Pour la première fois en France, un livre sur la santé mentale des personnes migrantes réunit des spécialistes de plusieurs disciplines : psychiatres, sociologues, juristes, philosophes, politologues… Des chercheurs et universitaires reconnus croisent leurs regards pour mieux comprendre les enjeux humains et sociaux de cette réalité souvent méconnue. L’ouvrage vient de paraître aujourd’hui.
« Depuis une quarantaine d’années, les sciences sociales françaises ont produit un corpus de savoir considérable sur les phénomènes migratoires, leur dimension historique et la spécificité. des mobilités contemporaines. Les méthodes des différentes disciplines des sciences sociales appliquées aux phénomènes migratoires ont permis d’établir des faits, de démonter les idées reçues, de mettre à distance les visions caricaturales, les a priori idéologiques, les manipulations politiques : les données chiffrées de plus en plus précises sur les migrations dans le monde permettent de cerner au plus près les mouvements de population, récusant les idées fausses sur les menaces d’invasion ; les analyses des politiques migratoires nationales et européennes ont pointé les effets délétères des politiques de fermeture des frontières et les mythes, comme celui de l’ « appel d’air » sur lesquels elles reposent ; l’enregistrement des données relatives à l’origine a permis de mettre en évidence et de mesurer les effets des discriminations ; les enquêtes de terrain auprès des populations migrantes ont développé. des approches fines des expériences migratoires, restituant à leurs acteurs et actrices leur pleine humanité. » Jocelyne Streiff-Fénart, Directrice de recherche émérite au CNRS.

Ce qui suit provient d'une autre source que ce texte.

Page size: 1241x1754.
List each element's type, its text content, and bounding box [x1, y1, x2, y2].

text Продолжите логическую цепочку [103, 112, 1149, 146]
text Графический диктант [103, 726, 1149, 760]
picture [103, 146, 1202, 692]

Les troubles liés au stress et à l’adaptation, les états de stress post-traumatique, les troubles de l’humeur et psychotiques, les troubles anxieux et psychosomatiques, l’usage de substances, les troubles du spectre autistique ainsi que les conduites suicidaires figurent parmi les problématiques les plus fréquemment observées chez les migrants et leurs enfants. De nombreuses études révèlent une prévalence et une incidence particulièrement élevées de ces troubles de santé mentale au sein de cette population.

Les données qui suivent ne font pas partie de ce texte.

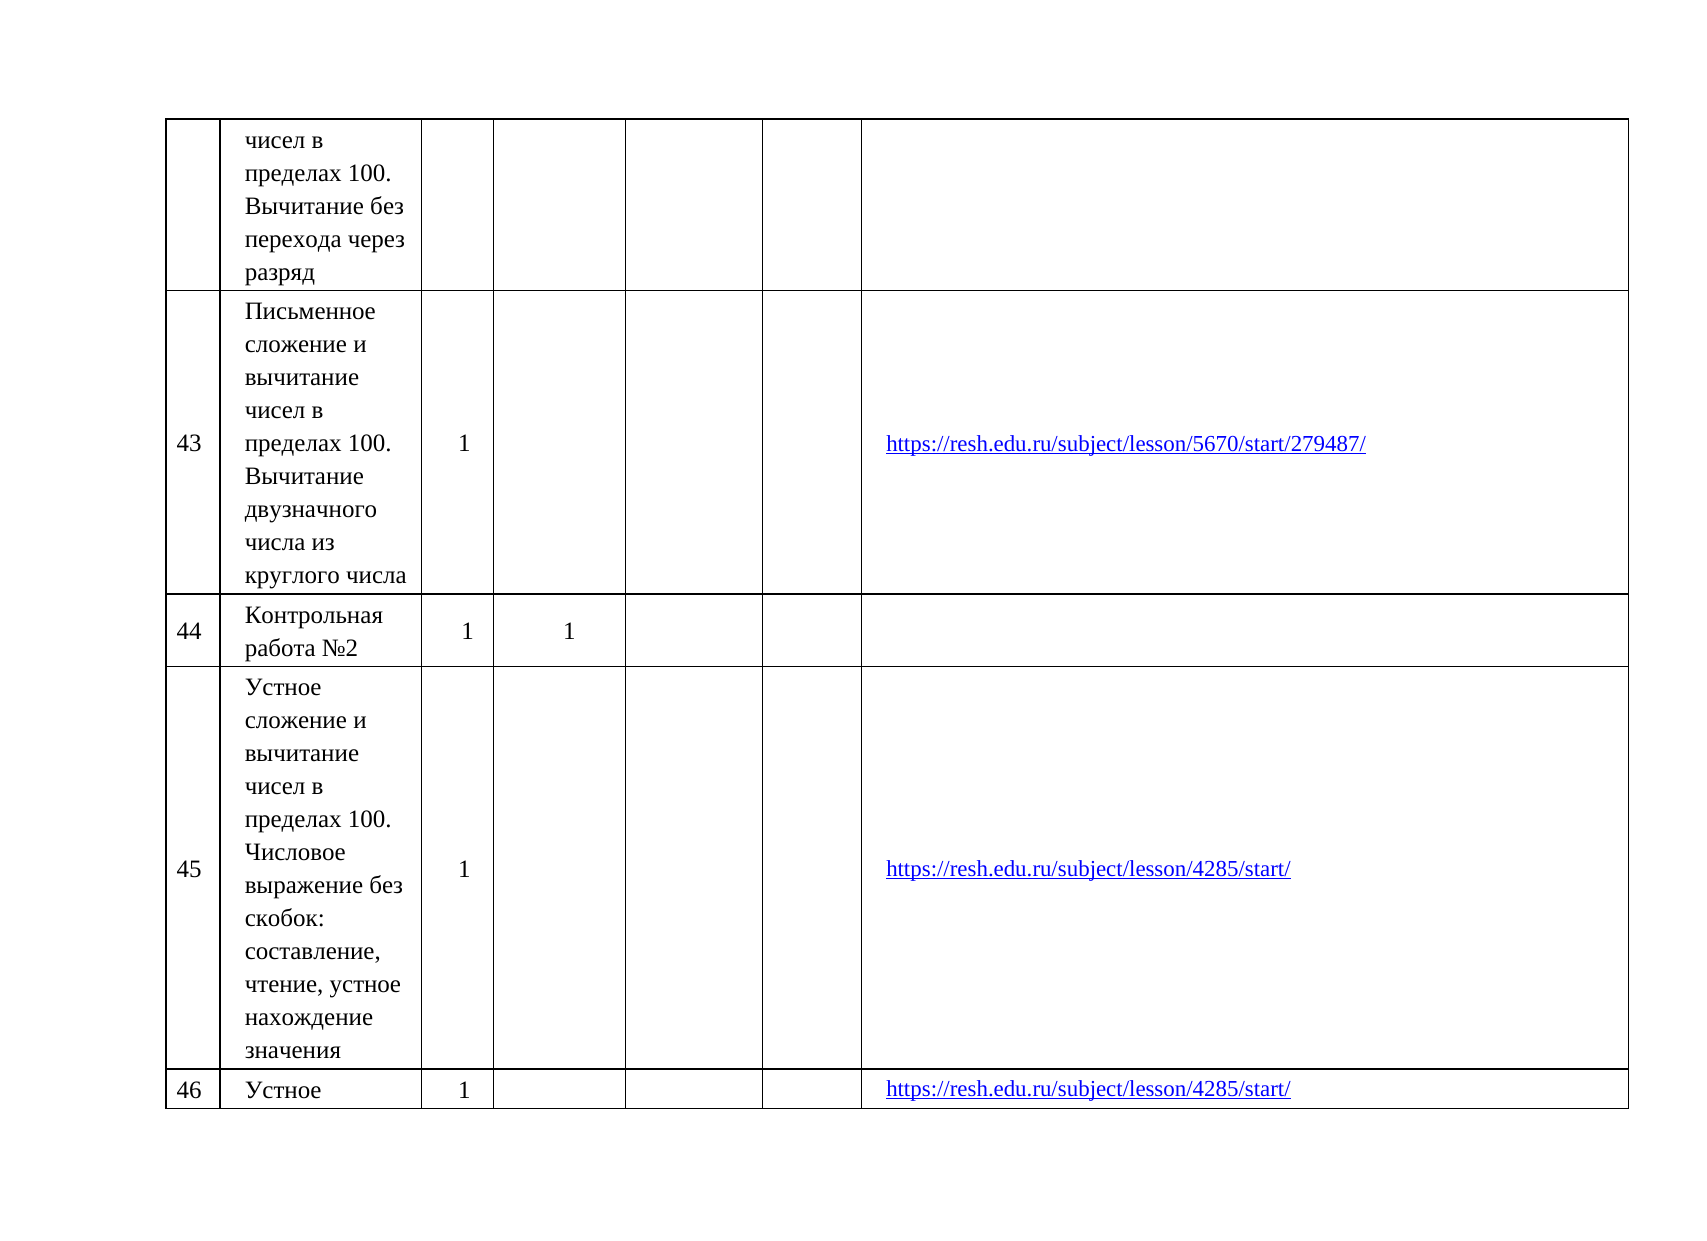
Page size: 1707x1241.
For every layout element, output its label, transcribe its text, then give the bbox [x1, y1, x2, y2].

table_cell [626, 667, 762, 1068]
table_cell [862, 120, 1628, 289]
table_cell 1 [422, 120, 493, 289]
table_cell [221, 120, 421, 289]
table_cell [862, 1070, 1628, 1107]
table_cell 1 [422, 291, 493, 593]
table_cell [494, 1070, 625, 1107]
table_cell [763, 1070, 861, 1107]
table_cell [494, 120, 625, 289]
table_cell [626, 120, 762, 289]
table_cell [494, 291, 625, 593]
table_cell Письменное сложение и вычитание чисел в пределах 100. Вычитание двузначного числа из круглого числа [221, 291, 421, 593]
table_cell 1 [422, 667, 493, 1068]
table_cell [862, 595, 1628, 666]
table_cell [763, 291, 861, 593]
table_cell 43 [167, 291, 219, 593]
table_cell https://resh.edu.ru/subject/lesson/4285/start/ [862, 667, 1628, 1068]
table_cell 42 [167, 120, 219, 289]
table_cell [626, 595, 762, 666]
table_cell 1 [422, 1070, 493, 1107]
table_cell https://resh.edu.ru/subject/lesson/5670/start/279487/ [862, 291, 1628, 593]
table_cell [494, 667, 625, 1068]
table_cell Контрольная работа №2 [221, 595, 421, 666]
table_cell Устное сложение и вычитание чисел в пределах 100. Числовое выражение без скобок: составление, чтение, устное нахождение значения [221, 667, 421, 1068]
table_cell [626, 1070, 762, 1107]
table_cell [626, 291, 762, 593]
table_cell 45 [167, 667, 219, 1068]
table_cell [763, 595, 861, 666]
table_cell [221, 1070, 421, 1107]
table_cell 1 [494, 595, 625, 666]
table_cell [763, 120, 861, 289]
table_cell 44 [167, 595, 219, 666]
table_cell [763, 667, 861, 1068]
table_cell 46 [167, 1070, 219, 1107]
table_cell 1 [422, 595, 493, 666]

Dans ce cadre, un courant en psychiatrie des migrants a émergé, mettant en lumière les enjeux sociaux et économiques, désormais au cœur des recherches contemporaines. La question des discriminations, des inégalités sociales et ségrégations, du racisme, de la précarité de l’emploi, des faibles revenus, des barrières culturelles et linguistiques, ainsi que de l’accès limité aux soins, a connu une évolution significative en psychiatrie. Les recherches récentes ont conceptualisé ces divers facteurs comme des causes majeures de stress, suggérant que les disparités en matière de santé mentale entre groupes sociaux peuvent, en partie, être attribuées à ces expériences d’adversité, d’exclusion et de marginalisation.

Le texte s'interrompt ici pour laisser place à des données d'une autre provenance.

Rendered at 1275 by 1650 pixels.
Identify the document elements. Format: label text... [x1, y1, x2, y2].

Ainsi, il devient primordial que la psychiatrie prenne en compte les difficultés sociales comme des enjeux cliniques majeurs et des axes de recherche prioritaires. Les recherches futures devront adopter une démarche intégrative, qui analyse l’interaction entre les conditions sociales défavorables, l’exposition aux risques environnementaux, les facteurs de protection ainsi que les influences génétiques et épigénétiques. C’est là tout l’intérêt des approches pluridisciplinaires dans le domaine des neurosciences sociales.